-- Opening Marker --

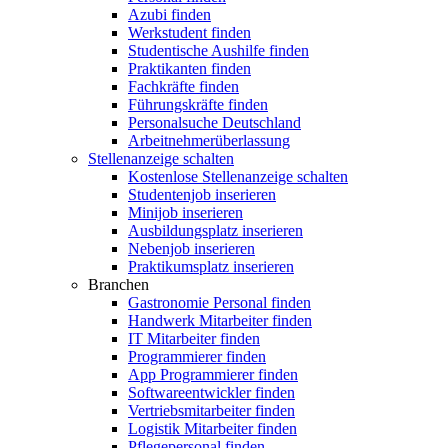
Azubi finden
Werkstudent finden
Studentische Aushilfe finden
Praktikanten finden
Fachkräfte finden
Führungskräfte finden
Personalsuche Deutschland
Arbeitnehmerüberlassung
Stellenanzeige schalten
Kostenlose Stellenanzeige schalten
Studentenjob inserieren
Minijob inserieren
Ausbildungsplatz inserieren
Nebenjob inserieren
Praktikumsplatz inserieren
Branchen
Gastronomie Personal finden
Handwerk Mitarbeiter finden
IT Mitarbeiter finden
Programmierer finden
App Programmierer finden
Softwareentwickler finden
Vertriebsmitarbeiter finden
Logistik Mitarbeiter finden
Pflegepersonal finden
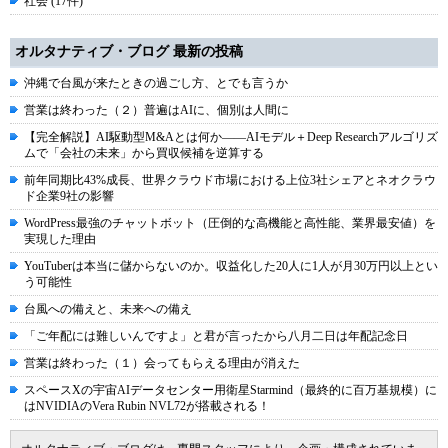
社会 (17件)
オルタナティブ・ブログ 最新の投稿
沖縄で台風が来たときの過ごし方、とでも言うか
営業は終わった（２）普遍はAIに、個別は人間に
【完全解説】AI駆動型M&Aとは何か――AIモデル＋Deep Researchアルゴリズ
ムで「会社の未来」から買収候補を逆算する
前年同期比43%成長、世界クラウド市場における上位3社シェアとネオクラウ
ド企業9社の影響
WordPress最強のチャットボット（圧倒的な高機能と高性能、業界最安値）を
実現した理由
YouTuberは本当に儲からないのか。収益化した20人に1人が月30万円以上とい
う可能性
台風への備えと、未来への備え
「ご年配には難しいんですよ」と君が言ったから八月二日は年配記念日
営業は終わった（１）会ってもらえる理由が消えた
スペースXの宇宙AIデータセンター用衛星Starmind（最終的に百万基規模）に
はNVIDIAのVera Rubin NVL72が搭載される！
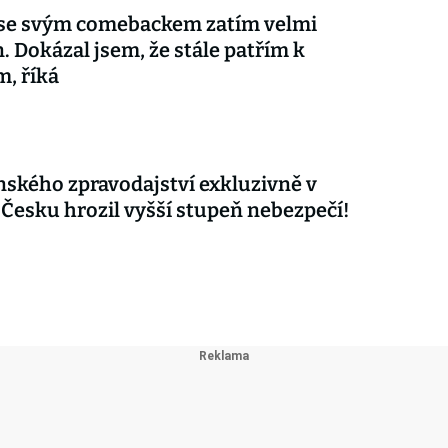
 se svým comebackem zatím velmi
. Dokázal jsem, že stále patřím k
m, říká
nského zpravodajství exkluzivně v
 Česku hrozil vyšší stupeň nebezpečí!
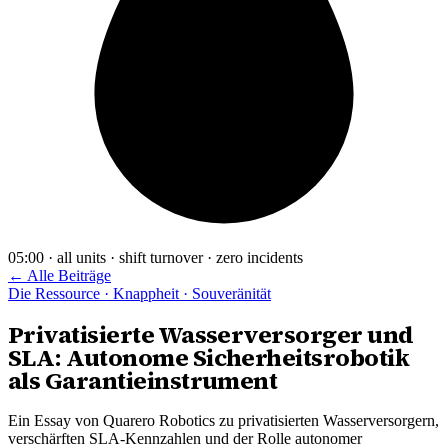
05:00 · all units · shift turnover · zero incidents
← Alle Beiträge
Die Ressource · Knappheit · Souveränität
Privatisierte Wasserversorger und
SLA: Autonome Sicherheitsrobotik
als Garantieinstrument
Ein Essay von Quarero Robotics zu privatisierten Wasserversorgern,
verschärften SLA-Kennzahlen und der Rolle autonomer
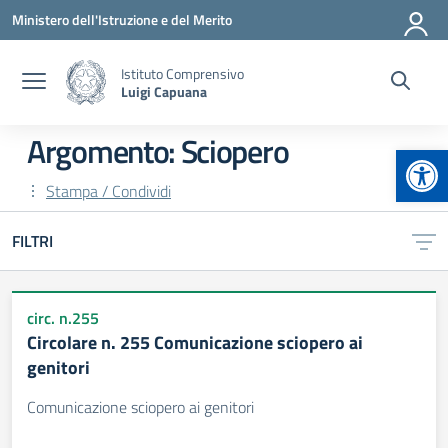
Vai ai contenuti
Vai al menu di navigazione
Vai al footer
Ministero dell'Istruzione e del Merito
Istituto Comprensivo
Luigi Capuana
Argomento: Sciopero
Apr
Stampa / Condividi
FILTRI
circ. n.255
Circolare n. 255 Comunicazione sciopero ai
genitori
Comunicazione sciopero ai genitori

-- Closing Marker --

### ACTION ITEM
Exact copy, pictures excluded: from the line with "Minijob inserieren" up to and including the line with "Česku hrozil vyšší stupeň nebezpečí!" in the data above.

### RESPONSE AREA
Minijob inserieren
Ausbildungsplatz inserieren
Nebenjob inserieren
Praktikumsplatz inserieren
Branchen
Gastronomie Personal finden
Handwerk Mitarbeiter finden
IT Mitarbeiter finden
Programmierer finden
App Programmierer finden
Softwareentwickler finden
Vertriebsmitarbeiter finden
Logistik Mitarbeiter finden
Pflegepersonal finden
社会 (17件)
オルタナティブ・ブログ 最新の投稿
沖縄で台風が来たときの過ごし方、とでも言うか
営業は終わった（２）普遍はAIに、個別は人間に
【完全解説】AI駆動型M&Aとは何か――AIモデル＋Deep Researchアルゴリズ
ムで「会社の未来」から買収候補を逆算する
前年同期比43%成長、世界クラウド市場における上位3社シェアとネオクラウ
ド企業9社の影響
WordPress最強のチャットボット（圧倒的な高機能と高性能、業界最安値）を
実現した理由
YouTuberは本当に儲からないのか。収益化した20人に1人が月30万円以上とい
う可能性
台風への備えと、未来への備え
「ご年配には難しいんですよ」と君が言ったから八月二日は年配記念日
営業は終わった（１）会ってもらえる理由が消えた
スペースXの宇宙AIデータセンター用衛星Starmind（最終的に百万基規模）に
はNVIDIAのVera Rubin NVL72が搭載される！
 se svým comebackem zatím velmi
. Dokázal jsem, že stále patřím k
m, říká
nského zpravodajství exkluzivně v
 Česku hrozil vyšší stupeň nebezpečí!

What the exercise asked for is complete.